TAREFAS A FAZER.
A) Retorne o trecho do texto sobre política monetária que começa em "Enquanto despejam dinheiro" e vai até "do governo britânico.", sem nenhuma alteração.
B) De acordo com o texto sobre política monetária, em qual instituição Willem Buiter é economista-chefe?

TEXTO FORNECIDO.
══════════

Em meio a uma pandemia que impõe exigências sem precedentes aos cofres públicos e pode sobrecarregar a capacidade de financiamento dos mercados de títulos, alguns especialistas em política monetária acham que é hora de romper essa barreira.

“Independência não significa ter que dizer não a um pedido de monetização direta”, explica Willem Buiter, economista-chefe do Citigroup que já trabalhou no Banco da Inglaterra. “Significa poder dizer sim ou não."

Cheque especial do governo

Agora, na visão de Buiter, a resposta que faz sentido nas economias desenvolvidas é “sim”.

Enquanto despejam dinheiro na luta contra o vírus, as autoridades “não precisam se preocupar com o mercado de dívida soberana”, avalia ele. Os bancos centrais podem simplesmente comprar dívida diretamente dos governos, eliminando intermediários, “ou simplesmente colocar crédito na conta do Tesouro”.

Na semana passada, o Banco da Inglaterra parecia estar implementando esta última opção quando funcionou como cheque especial do governo e instigou o interesse dos observadores de bancos centrais.

O mecanismo já foi utilizado em tempos de guerra e, mais recentemente, após a crise de 2008. É uma medida temporária, segundo representantes do governo britânico.

══════════

TRECHO DOS REGISTROS.

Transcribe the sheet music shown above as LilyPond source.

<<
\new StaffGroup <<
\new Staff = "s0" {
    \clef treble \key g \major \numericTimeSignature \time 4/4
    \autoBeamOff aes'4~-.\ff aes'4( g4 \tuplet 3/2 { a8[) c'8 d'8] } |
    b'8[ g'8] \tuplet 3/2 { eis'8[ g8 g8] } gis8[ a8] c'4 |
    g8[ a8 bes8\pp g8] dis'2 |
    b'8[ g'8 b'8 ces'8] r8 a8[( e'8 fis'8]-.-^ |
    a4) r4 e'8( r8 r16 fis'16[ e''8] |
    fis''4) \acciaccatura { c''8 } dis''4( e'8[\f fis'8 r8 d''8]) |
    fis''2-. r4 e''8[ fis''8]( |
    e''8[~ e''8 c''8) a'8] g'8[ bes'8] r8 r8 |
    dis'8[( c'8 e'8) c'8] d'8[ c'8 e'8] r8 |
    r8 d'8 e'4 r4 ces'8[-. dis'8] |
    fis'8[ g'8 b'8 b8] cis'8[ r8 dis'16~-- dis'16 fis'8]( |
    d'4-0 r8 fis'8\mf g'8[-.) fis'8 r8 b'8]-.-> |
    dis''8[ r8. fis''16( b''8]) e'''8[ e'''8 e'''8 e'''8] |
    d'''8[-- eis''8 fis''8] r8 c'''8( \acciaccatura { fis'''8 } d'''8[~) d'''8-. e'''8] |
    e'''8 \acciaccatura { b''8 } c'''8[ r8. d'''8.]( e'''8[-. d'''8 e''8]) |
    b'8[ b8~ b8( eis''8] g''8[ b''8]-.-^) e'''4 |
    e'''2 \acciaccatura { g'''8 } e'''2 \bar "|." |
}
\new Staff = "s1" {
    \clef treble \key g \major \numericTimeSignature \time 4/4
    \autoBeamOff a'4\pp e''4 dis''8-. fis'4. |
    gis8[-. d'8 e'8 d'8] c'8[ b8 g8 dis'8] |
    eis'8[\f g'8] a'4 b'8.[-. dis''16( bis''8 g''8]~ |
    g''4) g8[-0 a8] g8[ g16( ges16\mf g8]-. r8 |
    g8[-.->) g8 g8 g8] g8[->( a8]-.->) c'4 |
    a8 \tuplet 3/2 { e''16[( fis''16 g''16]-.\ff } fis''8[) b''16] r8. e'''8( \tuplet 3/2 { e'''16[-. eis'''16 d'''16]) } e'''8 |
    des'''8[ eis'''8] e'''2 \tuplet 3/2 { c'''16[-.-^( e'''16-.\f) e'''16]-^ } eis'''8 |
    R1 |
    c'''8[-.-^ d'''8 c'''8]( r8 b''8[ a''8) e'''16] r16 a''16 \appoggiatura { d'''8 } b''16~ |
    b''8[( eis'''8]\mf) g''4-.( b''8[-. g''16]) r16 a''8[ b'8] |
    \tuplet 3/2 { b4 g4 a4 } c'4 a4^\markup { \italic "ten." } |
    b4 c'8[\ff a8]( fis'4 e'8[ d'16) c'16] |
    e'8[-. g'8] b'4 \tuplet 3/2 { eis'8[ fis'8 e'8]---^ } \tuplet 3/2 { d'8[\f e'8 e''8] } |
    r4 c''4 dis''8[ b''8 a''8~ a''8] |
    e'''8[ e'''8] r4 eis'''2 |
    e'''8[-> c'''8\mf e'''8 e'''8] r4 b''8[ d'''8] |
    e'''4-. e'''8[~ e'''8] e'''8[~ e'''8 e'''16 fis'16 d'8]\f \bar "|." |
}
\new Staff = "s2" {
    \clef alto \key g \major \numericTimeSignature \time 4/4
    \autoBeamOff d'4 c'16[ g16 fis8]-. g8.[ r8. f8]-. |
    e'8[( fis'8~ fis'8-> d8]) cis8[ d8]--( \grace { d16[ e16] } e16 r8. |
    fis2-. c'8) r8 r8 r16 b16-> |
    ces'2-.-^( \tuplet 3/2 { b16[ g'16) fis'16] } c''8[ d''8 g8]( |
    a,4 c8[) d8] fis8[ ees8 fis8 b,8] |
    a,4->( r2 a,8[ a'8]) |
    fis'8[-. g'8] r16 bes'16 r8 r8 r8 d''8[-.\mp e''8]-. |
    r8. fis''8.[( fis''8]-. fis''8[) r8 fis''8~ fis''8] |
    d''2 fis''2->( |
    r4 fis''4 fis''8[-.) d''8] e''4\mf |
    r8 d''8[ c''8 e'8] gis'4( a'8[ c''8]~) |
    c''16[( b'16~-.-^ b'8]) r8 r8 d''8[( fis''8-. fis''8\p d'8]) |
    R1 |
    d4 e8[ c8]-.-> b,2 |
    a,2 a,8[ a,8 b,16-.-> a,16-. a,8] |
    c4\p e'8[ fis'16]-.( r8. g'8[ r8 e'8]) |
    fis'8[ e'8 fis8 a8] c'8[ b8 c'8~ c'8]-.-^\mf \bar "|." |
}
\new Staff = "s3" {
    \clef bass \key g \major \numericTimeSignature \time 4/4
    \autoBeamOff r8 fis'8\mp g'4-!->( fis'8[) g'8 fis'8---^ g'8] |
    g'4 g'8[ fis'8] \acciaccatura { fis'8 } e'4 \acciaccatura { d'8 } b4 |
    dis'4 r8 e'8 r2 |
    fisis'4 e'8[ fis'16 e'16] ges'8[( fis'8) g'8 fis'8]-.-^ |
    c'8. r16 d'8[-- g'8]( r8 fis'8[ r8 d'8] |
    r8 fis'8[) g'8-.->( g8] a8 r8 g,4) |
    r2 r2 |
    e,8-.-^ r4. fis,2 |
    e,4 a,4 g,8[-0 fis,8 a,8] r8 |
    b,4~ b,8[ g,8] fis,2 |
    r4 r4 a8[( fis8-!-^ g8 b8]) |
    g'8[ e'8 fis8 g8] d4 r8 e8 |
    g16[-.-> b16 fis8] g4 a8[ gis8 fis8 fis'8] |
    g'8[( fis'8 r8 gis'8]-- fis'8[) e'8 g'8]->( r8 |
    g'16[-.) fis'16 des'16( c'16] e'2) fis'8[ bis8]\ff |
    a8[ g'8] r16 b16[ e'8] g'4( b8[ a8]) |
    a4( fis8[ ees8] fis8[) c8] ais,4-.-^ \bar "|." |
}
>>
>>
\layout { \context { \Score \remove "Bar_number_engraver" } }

══════════

RESPOSTAS DOS EXERCÍCIOS.
A)
Enquanto despejam dinheiro na luta contra o vírus, as autoridades “não precisam se preocupar com o mercado de dívida soberana”, avalia ele. Os bancos centrais podem simplesmente comprar dívida diretamente dos governos, eliminando intermediários, “ou simplesmente colocar crédito na conta do Tesouro”.

Na semana passada, o Banco da Inglaterra parecia estar implementando esta última opção quando funcionou como cheque especial do governo e instigou o interesse dos observadores de bancos centrais.

O mecanismo já foi utilizado em tempos de guerra e, mais recentemente, após a crise de 2008. É uma medida temporária, segundo representantes do governo britânico.

B) No Citigroup.